What is needed is a word-for-word transcription of every record below.

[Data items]
* * *

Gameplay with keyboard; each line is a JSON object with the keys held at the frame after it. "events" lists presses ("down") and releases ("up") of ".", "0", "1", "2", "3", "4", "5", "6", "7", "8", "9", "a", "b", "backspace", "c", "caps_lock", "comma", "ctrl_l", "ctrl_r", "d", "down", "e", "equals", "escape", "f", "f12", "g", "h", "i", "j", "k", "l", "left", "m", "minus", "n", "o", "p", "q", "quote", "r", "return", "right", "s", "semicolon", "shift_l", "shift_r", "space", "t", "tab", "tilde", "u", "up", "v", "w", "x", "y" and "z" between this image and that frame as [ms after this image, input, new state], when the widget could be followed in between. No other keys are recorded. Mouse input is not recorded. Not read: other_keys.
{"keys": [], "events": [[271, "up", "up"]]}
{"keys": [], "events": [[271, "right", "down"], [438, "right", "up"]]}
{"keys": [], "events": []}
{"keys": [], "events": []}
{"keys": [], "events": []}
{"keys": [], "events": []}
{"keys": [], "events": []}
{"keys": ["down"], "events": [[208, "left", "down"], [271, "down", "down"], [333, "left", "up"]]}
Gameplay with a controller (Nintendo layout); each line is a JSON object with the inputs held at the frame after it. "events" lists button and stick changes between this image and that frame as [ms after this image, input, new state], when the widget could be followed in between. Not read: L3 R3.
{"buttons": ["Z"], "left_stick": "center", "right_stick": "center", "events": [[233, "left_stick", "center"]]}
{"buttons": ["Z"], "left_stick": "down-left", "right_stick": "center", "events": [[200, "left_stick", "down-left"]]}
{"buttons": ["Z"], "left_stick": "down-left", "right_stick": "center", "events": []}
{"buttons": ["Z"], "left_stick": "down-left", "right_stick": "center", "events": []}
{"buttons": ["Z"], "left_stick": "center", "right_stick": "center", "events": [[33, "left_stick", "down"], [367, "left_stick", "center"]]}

* * *

- _SOLUTION TO THE PROBLEM_:
Gameplay with keyboard; each line is a JSON object with the keys held at the frame after it. "events" lists presses ("down") and releases ("up") of ".", "0", "1", "2", "3", "4", "5", "6", "7", "8", "9", "a", "b", "backspace", "c", "caps_lock", "comma", "ctrl_l", "ctrl_r", "d", "down", "e", "equals", "escape", "f", "f12", "g", "h", "i", "j", "k", "l", "left", "m", "minus", "n", "o", "p", "q", "quote", "r", "return", "right", "s", "semicolon", "shift_l", "shift_r", "space", "t", "tab", "tilde", "u", "up", "v", "w", "x", "y" and "z" between this image and that frame as [ms after this image, input, new state], when the widget could be followed in between. No other keys are recorded. Mouse input is not recorded. Not read: other_keys.
{"keys": [], "events": [[271, "up", "up"]]}
{"keys": [], "events": [[271, "right", "down"], [438, "right", "up"]]}
{"keys": [], "events": []}
{"keys": [], "events": []}
{"keys": [], "events": []}
{"keys": [], "events": []}
{"keys": [], "events": []}
{"keys": ["down"], "events": [[208, "left", "down"], [271, "down", "down"], [333, "left", "up"]]}
Gameplay with a controller (Nintendo layout); each line is a JSON object with the inputs held at the frame after it. "events" lists button and stick changes between this image and that frame as [ms after this image, input, new state], when the widget could be followed in between. Not read: L3 R3.
{"buttons": ["Z"], "left_stick": "center", "right_stick": "center", "events": [[233, "left_stick", "center"]]}
{"buttons": ["Z"], "left_stick": "down-left", "right_stick": "center", "events": [[200, "left_stick", "down-left"]]}
{"buttons": ["Z"], "left_stick": "down-left", "right_stick": "center", "events": []}
{"buttons": ["Z"], "left_stick": "down-left", "right_stick": "center", "events": []}
{"buttons": ["Z"], "left_stick": "center", "right_stick": "center", "events": [[33, "left_stick", "down"], [367, "left_stick", "center"]]}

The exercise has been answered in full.